What the task requires: Repeat the lines below exactly as written, please, from the line with "(179, 784) = (397, 330): teapot" to the line with "camera: 65 degrees right, 0 degrees up", both lines included, and no others.

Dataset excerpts

═══

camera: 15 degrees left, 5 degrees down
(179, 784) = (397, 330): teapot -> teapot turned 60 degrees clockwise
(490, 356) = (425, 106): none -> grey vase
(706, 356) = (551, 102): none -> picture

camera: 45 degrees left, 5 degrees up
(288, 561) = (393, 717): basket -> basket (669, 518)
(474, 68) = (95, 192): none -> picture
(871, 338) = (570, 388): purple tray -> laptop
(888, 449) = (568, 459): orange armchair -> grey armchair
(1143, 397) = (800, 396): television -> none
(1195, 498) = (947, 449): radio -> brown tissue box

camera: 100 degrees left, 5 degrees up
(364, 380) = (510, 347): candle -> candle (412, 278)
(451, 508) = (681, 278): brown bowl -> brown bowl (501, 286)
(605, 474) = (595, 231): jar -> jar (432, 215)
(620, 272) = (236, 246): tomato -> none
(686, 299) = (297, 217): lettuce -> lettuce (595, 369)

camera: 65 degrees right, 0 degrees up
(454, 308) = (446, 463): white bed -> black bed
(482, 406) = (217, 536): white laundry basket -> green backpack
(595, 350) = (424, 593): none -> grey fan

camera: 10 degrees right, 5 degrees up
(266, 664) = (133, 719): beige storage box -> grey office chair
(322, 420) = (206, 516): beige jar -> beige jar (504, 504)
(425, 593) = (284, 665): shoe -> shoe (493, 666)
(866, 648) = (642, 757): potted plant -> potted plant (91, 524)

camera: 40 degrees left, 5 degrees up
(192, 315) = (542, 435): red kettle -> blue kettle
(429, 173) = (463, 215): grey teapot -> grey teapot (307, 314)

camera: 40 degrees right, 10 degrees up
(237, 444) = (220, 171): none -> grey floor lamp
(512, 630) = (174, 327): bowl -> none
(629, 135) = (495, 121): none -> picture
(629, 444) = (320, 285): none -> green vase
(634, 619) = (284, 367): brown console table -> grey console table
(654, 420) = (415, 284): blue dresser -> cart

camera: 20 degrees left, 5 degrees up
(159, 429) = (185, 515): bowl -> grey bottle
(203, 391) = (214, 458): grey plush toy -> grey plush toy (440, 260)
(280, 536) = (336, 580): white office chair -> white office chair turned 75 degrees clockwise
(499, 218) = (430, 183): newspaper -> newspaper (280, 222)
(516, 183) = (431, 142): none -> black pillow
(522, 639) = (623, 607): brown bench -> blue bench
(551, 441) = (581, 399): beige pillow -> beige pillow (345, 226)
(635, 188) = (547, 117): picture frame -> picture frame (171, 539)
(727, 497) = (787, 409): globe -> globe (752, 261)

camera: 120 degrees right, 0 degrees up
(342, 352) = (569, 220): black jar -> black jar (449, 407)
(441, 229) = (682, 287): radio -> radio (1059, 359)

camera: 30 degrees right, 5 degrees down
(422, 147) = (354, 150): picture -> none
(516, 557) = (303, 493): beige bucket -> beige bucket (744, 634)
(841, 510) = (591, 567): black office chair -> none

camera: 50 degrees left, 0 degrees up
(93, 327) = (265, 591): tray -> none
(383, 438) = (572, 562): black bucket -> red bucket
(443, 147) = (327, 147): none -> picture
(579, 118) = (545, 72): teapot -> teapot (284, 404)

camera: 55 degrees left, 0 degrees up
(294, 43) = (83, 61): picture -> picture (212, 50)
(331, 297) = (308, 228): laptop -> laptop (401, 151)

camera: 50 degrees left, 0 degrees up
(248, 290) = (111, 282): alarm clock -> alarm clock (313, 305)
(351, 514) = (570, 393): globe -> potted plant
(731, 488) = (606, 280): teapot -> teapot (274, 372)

═══

Reply to the exercise:
(179, 784) = (397, 330): teapot -> teapot turned 60 degrees clockwise
(490, 356) = (425, 106): none -> grey vase
(706, 356) = (551, 102): none -> picture

camera: 45 degrees left, 5 degrees up
(288, 561) = (393, 717): basket -> basket (669, 518)
(474, 68) = (95, 192): none -> picture
(871, 338) = (570, 388): purple tray -> laptop
(888, 449) = (568, 459): orange armchair -> grey armchair
(1143, 397) = (800, 396): television -> none
(1195, 498) = (947, 449): radio -> brown tissue box

camera: 100 degrees left, 5 degrees up
(364, 380) = (510, 347): candle -> candle (412, 278)
(451, 508) = (681, 278): brown bowl -> brown bowl (501, 286)
(605, 474) = (595, 231): jar -> jar (432, 215)
(620, 272) = (236, 246): tomato -> none
(686, 299) = (297, 217): lettuce -> lettuce (595, 369)

camera: 65 degrees right, 0 degrees up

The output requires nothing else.